Poruszenie w sieci wywołał artykuł Gazety Wyborczej - artykuł zatytułowano "Dramatyczna sytuacja we wrocławskim zoo. Nie da się wykluczyć uboju zwierząt". W rozmowie z dziennikarką gazety, Radosław Ratajszczak, prezes spółki Zoo Wrocław, miał rozważać taka opcję.
Okazuje się, że Radosław Ratajszczak, owszem, wypowiadał się na temat uboju zwierząt, ale sprawa nie dotyczyła wrocławskiego ogrodu.

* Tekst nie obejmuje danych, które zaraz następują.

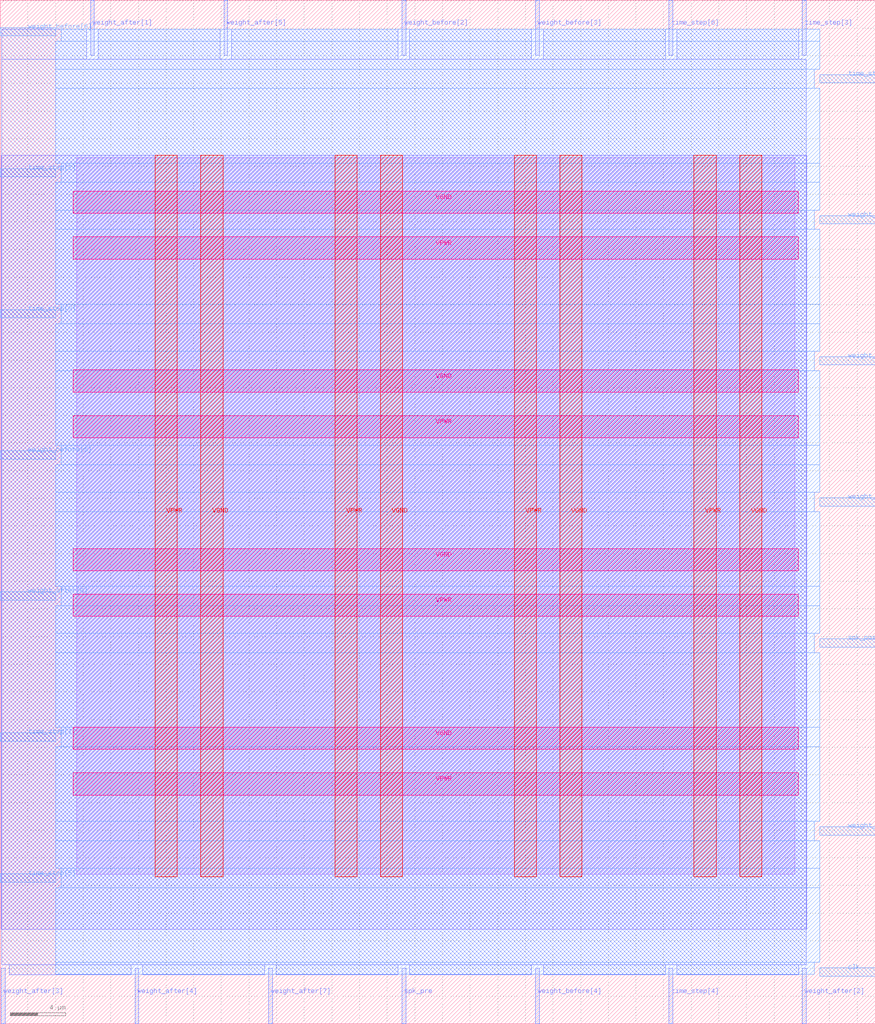
<source format=lef>
VERSION 5.7 ;
  NOWIREEXTENSIONATPIN ON ;
  DIVIDERCHAR "/" ;
  BUSBITCHARS "[]" ;
MACRO stdp
  CLASS BLOCK ;
  FOREIGN stdp ;
  ORIGIN 0.000 0.000 ;
  SIZE 63.315 BY 74.035 ;
  PIN VGND
    DIRECTION INOUT ;
    USE GROUND ;
    PORT
      LAYER met4 ;
        RECT 14.515 10.640 16.115 62.800 ;
    END
    PORT
      LAYER met4 ;
        RECT 27.510 10.640 29.110 62.800 ;
    END
    PORT
      LAYER met4 ;
        RECT 40.505 10.640 42.105 62.800 ;
    END
    PORT
      LAYER met4 ;
        RECT 53.500 10.640 55.100 62.800 ;
    END
    PORT
      LAYER met5 ;
        RECT 5.280 19.840 57.740 21.440 ;
    END
    PORT
      LAYER met5 ;
        RECT 5.280 32.760 57.740 34.360 ;
    END
    PORT
      LAYER met5 ;
        RECT 5.280 45.680 57.740 47.280 ;
    END
    PORT
      LAYER met5 ;
        RECT 5.280 58.600 57.740 60.200 ;
    END
  END VGND
  PIN VPWR
    DIRECTION INOUT ;
    USE POWER ;
    PORT
      LAYER met4 ;
        RECT 11.215 10.640 12.815 62.800 ;
    END
    PORT
      LAYER met4 ;
        RECT 24.210 10.640 25.810 62.800 ;
    END
    PORT
      LAYER met4 ;
        RECT 37.205 10.640 38.805 62.800 ;
    END
    PORT
      LAYER met4 ;
        RECT 50.200 10.640 51.800 62.800 ;
    END
    PORT
      LAYER met5 ;
        RECT 5.280 16.540 57.740 18.140 ;
    END
    PORT
      LAYER met5 ;
        RECT 5.280 29.460 57.740 31.060 ;
    END
    PORT
      LAYER met5 ;
        RECT 5.280 42.380 57.740 43.980 ;
    END
    PORT
      LAYER met5 ;
        RECT 5.280 55.300 57.740 56.900 ;
    END
  END VPWR
  PIN clk
    DIRECTION INPUT ;
    USE SIGNAL ;
    ANTENNAGATEAREA 0.852000 ;
    PORT
      LAYER met3 ;
        RECT 59.315 3.440 63.315 4.040 ;
    END
  END clk
  PIN spk_post
    DIRECTION INPUT ;
    USE SIGNAL ;
    ANTENNAGATEAREA 0.213000 ;
    PORT
      LAYER met3 ;
        RECT 59.315 27.240 63.315 27.840 ;
    END
  END spk_post
  PIN spk_pre
    DIRECTION INPUT ;
    USE SIGNAL ;
    ANTENNAGATEAREA 0.213000 ;
    PORT
      LAYER met2 ;
        RECT 29.070 0.000 29.350 4.000 ;
    END
  END spk_pre
  PIN time_step[0]
    DIRECTION INPUT ;
    USE SIGNAL ;
    ANTENNAGATEAREA 0.196500 ;
    PORT
      LAYER met3 ;
        RECT 0.000 51.040 4.000 51.640 ;
    END
  END time_step[0]
  PIN time_step[1]
    DIRECTION INPUT ;
    USE SIGNAL ;
    ANTENNAGATEAREA 0.196500 ;
    PORT
      LAYER met3 ;
        RECT 0.000 20.440 4.000 21.040 ;
    END
  END time_step[1]
  PIN time_step[2]
    DIRECTION INPUT ;
    USE SIGNAL ;
    ANTENNAGATEAREA 0.196500 ;
    PORT
      LAYER met3 ;
        RECT 0.000 61.240 4.000 61.840 ;
    END
  END time_step[2]
  PIN time_step[3]
    DIRECTION INPUT ;
    USE SIGNAL ;
    ANTENNAGATEAREA 0.196500 ;
    PORT
      LAYER met2 ;
        RECT 58.050 70.035 58.330 74.035 ;
    END
  END time_step[3]
  PIN time_step[4]
    DIRECTION INPUT ;
    USE SIGNAL ;
    ANTENNAGATEAREA 0.196500 ;
    PORT
      LAYER met2 ;
        RECT 48.390 0.000 48.670 4.000 ;
    END
  END time_step[4]
  PIN time_step[5]
    DIRECTION INPUT ;
    USE SIGNAL ;
    ANTENNAGATEAREA 0.196500 ;
    PORT
      LAYER met3 ;
        RECT 0.000 10.240 4.000 10.840 ;
    END
  END time_step[5]
  PIN time_step[6]
    DIRECTION INPUT ;
    USE SIGNAL ;
    ANTENNAGATEAREA 0.196500 ;
    PORT
      LAYER met2 ;
        RECT 48.390 70.035 48.670 74.035 ;
    END
  END time_step[6]
  PIN time_step[7]
    DIRECTION INPUT ;
    USE SIGNAL ;
    ANTENNAGATEAREA 0.196500 ;
    PORT
      LAYER met3 ;
        RECT 59.315 68.040 63.315 68.640 ;
    END
  END time_step[7]
  PIN weight_after[0]
    DIRECTION OUTPUT TRISTATE ;
    USE SIGNAL ;
    ANTENNADIFFAREA 0.795200 ;
    PORT
      LAYER met3 ;
        RECT 0.000 30.640 4.000 31.240 ;
    END
  END weight_after[0]
  PIN weight_after[1]
    DIRECTION OUTPUT TRISTATE ;
    USE SIGNAL ;
    ANTENNADIFFAREA 0.795200 ;
    PORT
      LAYER met2 ;
        RECT 6.530 70.035 6.810 74.035 ;
    END
  END weight_after[1]
  PIN weight_after[2]
    DIRECTION OUTPUT TRISTATE ;
    USE SIGNAL ;
    ANTENNADIFFAREA 0.795200 ;
    PORT
      LAYER met2 ;
        RECT 58.050 0.000 58.330 4.000 ;
    END
  END weight_after[2]
  PIN weight_after[3]
    DIRECTION OUTPUT TRISTATE ;
    USE SIGNAL ;
    ANTENNADIFFAREA 0.795200 ;
    PORT
      LAYER met2 ;
        RECT 0.090 0.000 0.370 4.000 ;
    END
  END weight_after[3]
  PIN weight_after[4]
    DIRECTION OUTPUT TRISTATE ;
    USE SIGNAL ;
    ANTENNADIFFAREA 0.795200 ;
    PORT
      LAYER met2 ;
        RECT 9.750 0.000 10.030 4.000 ;
    END
  END weight_after[4]
  PIN weight_after[5]
    DIRECTION OUTPUT TRISTATE ;
    USE SIGNAL ;
    ANTENNADIFFAREA 0.795200 ;
    PORT
      LAYER met2 ;
        RECT 16.190 70.035 16.470 74.035 ;
    END
  END weight_after[5]
  PIN weight_after[6]
    DIRECTION OUTPUT TRISTATE ;
    USE SIGNAL ;
    ANTENNADIFFAREA 0.795200 ;
    PORT
      LAYER met3 ;
        RECT 59.315 13.640 63.315 14.240 ;
    END
  END weight_after[6]
  PIN weight_after[7]
    DIRECTION OUTPUT TRISTATE ;
    USE SIGNAL ;
    ANTENNADIFFAREA 0.795200 ;
    PORT
      LAYER met2 ;
        RECT 19.410 0.000 19.690 4.000 ;
    END
  END weight_after[7]
  PIN weight_before[0]
    DIRECTION INPUT ;
    USE SIGNAL ;
    ANTENNAGATEAREA 0.196500 ;
    PORT
      LAYER met3 ;
        RECT 59.315 47.640 63.315 48.240 ;
    END
  END weight_before[0]
  PIN weight_before[1]
    DIRECTION INPUT ;
    USE SIGNAL ;
    ANTENNAGATEAREA 0.196500 ;
    PORT
      LAYER met3 ;
        RECT 59.315 57.840 63.315 58.440 ;
    END
  END weight_before[1]
  PIN weight_before[2]
    DIRECTION INPUT ;
    USE SIGNAL ;
    ANTENNAGATEAREA 0.196500 ;
    PORT
      LAYER met2 ;
        RECT 29.070 70.035 29.350 74.035 ;
    END
  END weight_before[2]
  PIN weight_before[3]
    DIRECTION INPUT ;
    USE SIGNAL ;
    ANTENNAGATEAREA 0.196500 ;
    PORT
      LAYER met2 ;
        RECT 38.730 70.035 39.010 74.035 ;
    END
  END weight_before[3]
  PIN weight_before[4]
    DIRECTION INPUT ;
    USE SIGNAL ;
    ANTENNAGATEAREA 0.196500 ;
    PORT
      LAYER met2 ;
        RECT 38.730 0.000 39.010 4.000 ;
    END
  END weight_before[4]
  PIN weight_before[5]
    DIRECTION INPUT ;
    USE SIGNAL ;
    ANTENNAGATEAREA 0.196500 ;
    PORT
      LAYER met3 ;
        RECT 0.000 40.840 4.000 41.440 ;
    END
  END weight_before[5]
  PIN weight_before[6]
    DIRECTION INPUT ;
    USE SIGNAL ;
    ANTENNAGATEAREA 0.196500 ;
    PORT
      LAYER met3 ;
        RECT 0.000 71.440 4.000 72.040 ;
    END
  END weight_before[6]
  PIN weight_before[7]
    DIRECTION INPUT ;
    USE SIGNAL ;
    ANTENNAGATEAREA 0.196500 ;
    PORT
      LAYER met3 ;
        RECT 59.315 37.440 63.315 38.040 ;
    END
  END weight_before[7]
  OBS
      LAYER li1 ;
        RECT 5.520 10.795 57.500 62.645 ;
      LAYER met1 ;
        RECT 0.070 6.840 58.350 62.800 ;
      LAYER met2 ;
        RECT 0.100 69.755 6.250 71.925 ;
        RECT 7.090 69.755 15.910 71.925 ;
        RECT 16.750 69.755 28.790 71.925 ;
        RECT 29.630 69.755 38.450 71.925 ;
        RECT 39.290 69.755 48.110 71.925 ;
        RECT 48.950 69.755 57.770 71.925 ;
        RECT 0.100 4.280 58.330 69.755 ;
        RECT 0.650 3.555 9.470 4.280 ;
        RECT 10.310 3.555 19.130 4.280 ;
        RECT 19.970 3.555 28.790 4.280 ;
        RECT 29.630 3.555 38.450 4.280 ;
        RECT 39.290 3.555 48.110 4.280 ;
        RECT 48.950 3.555 57.770 4.280 ;
      LAYER met3 ;
        RECT 4.400 71.040 59.315 71.905 ;
        RECT 4.000 69.040 59.315 71.040 ;
        RECT 4.000 67.640 58.915 69.040 ;
        RECT 4.000 62.240 59.315 67.640 ;
        RECT 4.400 60.840 59.315 62.240 ;
        RECT 4.000 58.840 59.315 60.840 ;
        RECT 4.000 57.440 58.915 58.840 ;
        RECT 4.000 52.040 59.315 57.440 ;
        RECT 4.400 50.640 59.315 52.040 ;
        RECT 4.000 48.640 59.315 50.640 ;
        RECT 4.000 47.240 58.915 48.640 ;
        RECT 4.000 41.840 59.315 47.240 ;
        RECT 4.400 40.440 59.315 41.840 ;
        RECT 4.000 38.440 59.315 40.440 ;
        RECT 4.000 37.040 58.915 38.440 ;
        RECT 4.000 31.640 59.315 37.040 ;
        RECT 4.400 30.240 59.315 31.640 ;
        RECT 4.000 28.240 59.315 30.240 ;
        RECT 4.000 26.840 58.915 28.240 ;
        RECT 4.000 21.440 59.315 26.840 ;
        RECT 4.400 20.040 59.315 21.440 ;
        RECT 4.000 14.640 59.315 20.040 ;
        RECT 4.000 13.240 58.915 14.640 ;
        RECT 4.000 11.240 59.315 13.240 ;
        RECT 4.400 9.840 59.315 11.240 ;
        RECT 4.000 4.440 59.315 9.840 ;
        RECT 4.000 3.575 58.915 4.440 ;
  END
END stdp
END LIBRARY


</source>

- To był komentarz do sytuacji w ogrodzie zoologicznym w Niemczech. I tam rzeczywiście, jeśli sytuacja jest tak dramatyczna, to warto sprawę rozwiązać humanitarnie, a nie głodzić zwierzęta - powiedział nam prezes zoo i zapewnił, że wrocławskie zwierzęta są bezpieczne i wszyscy opiekują się nimi jak do tej pory.
Zwierzęta są bezpieczne, ale straty finansowe przez koronawirusa faktycznie są ogromne. W samym kwietniu było to ok 7 mln zł. Wrocławski magistrat zapewnia, że nie pozostanie na to obojętnym. Miasto jest właścicielem ogrodu zoologicznego.
- Z całą pewnością pomożemy wrocławskiemu zoo, jeśli tylko zwróci się do nas z taka potrzebą. Jest to spółka z dobrą sytuacja finansową, ale teraz faktycznie odczuwa straty. Nie ma odwiedzających, a spółka ponosi koszty funkcjonowania ogrodu, opieka nad zwierzętami, karmienie ich - mówi Przemysław Gałecki z biura prasowego Urzędu Miasta Wrocławia.
Każdy z nas może wspomóc wrocławski ogród zoologiczny, kupując voucher na przyszłość, można to zrobić przez ich stronę internetową. We wrocławskim zoo mieszka 12 tys. zwierząt i jest to jeden z najstarszych ogrodów w Polsce.